Alabama fan’s face sign is an instant Internet hit

From a snarling Saddam Hussein, to a grinning Hulk Hogan, to a sultry Marilyn Monroe, students across the nation have waved all sorts of giant celebrity heads this season in an effort to distract opposing free-throw shooters.

Alabama freshman Jack Blankenship thought those big heads were a fun idea, but he wanted to add his own clever twist to the trend. As a result, the Tuscaloosa native has begun showing up to Crimson Tide basketball games this month with a giant picture of his own contorted face in tow.

"I never really saw the relevance of having pictures of celebrities, so I figured why not have a picture of me," Blankenship said. "I thought it would be something a little different."

The unusual sight of a student waving a giant picture of his own face has drawn far more attention than Blankenship ever expected.

ESPN2 cameras caught him with the sign during Alabama's 69-67 overtime victory over Ole Miss on Feb. 4, prompting announcer Pam Ward to remark, "This guy ... who does that?
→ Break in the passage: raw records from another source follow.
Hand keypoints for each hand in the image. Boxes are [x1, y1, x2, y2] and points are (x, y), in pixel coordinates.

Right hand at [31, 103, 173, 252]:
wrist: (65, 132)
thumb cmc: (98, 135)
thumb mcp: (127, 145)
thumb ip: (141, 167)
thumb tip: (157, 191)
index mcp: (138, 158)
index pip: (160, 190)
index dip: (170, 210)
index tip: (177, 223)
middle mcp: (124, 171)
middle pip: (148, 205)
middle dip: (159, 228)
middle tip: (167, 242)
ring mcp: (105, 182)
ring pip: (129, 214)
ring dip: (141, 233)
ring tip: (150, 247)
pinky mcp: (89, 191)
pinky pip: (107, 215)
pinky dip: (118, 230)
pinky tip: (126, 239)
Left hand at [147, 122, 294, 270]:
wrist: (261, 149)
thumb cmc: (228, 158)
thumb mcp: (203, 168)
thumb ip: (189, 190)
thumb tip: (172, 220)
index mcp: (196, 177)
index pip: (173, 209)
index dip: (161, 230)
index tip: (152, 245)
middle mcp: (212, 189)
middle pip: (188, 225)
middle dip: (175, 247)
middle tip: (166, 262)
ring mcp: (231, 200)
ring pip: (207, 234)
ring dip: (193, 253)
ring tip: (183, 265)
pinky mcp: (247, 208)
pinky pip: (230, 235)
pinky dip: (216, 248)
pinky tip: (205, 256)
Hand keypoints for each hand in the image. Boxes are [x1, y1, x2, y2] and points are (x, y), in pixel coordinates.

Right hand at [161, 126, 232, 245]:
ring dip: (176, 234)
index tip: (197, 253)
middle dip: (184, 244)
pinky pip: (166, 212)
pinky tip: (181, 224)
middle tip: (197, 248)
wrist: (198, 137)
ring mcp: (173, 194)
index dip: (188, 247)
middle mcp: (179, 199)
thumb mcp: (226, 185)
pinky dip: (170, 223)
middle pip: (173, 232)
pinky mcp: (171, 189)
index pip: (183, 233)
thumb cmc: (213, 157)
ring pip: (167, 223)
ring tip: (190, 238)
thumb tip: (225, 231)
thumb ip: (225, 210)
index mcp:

I mean, who makes a picture of themselves?" Birmingham News photographer Hal Yeager also captured Blankenship making the same unusual facial expression as he is in the picture during Tuesday's loss to Florida.

[Photos: Knicks fans get creative with Jeremy Lin signs]

The spread of that photo and video via social media has turned Blankenship into a mini-campus celebrity. He has gained 200 Twitter followers the past 24 hours and fellow students now recognize him on campus.

"I was walking to class today, and two strangers came up to me and said, 'Oh, you're the guy with the face,'" Blankenship said. "Pretty wild to say the least."

The expression Blankenship makes in the picture is one he and some of his closest friends have made since middle school as an inside joke. They've taken group photos doing that face and in April 2010 Blankenship even appeared in the background on the "Today" show making it.

Blankenship plans to launch a stand-up comedy club at Alabama soon and aspires to be a comedian someday. In the meantime, he'll keep bringing his now-famous sign to basketball games — perhaps with some new twists.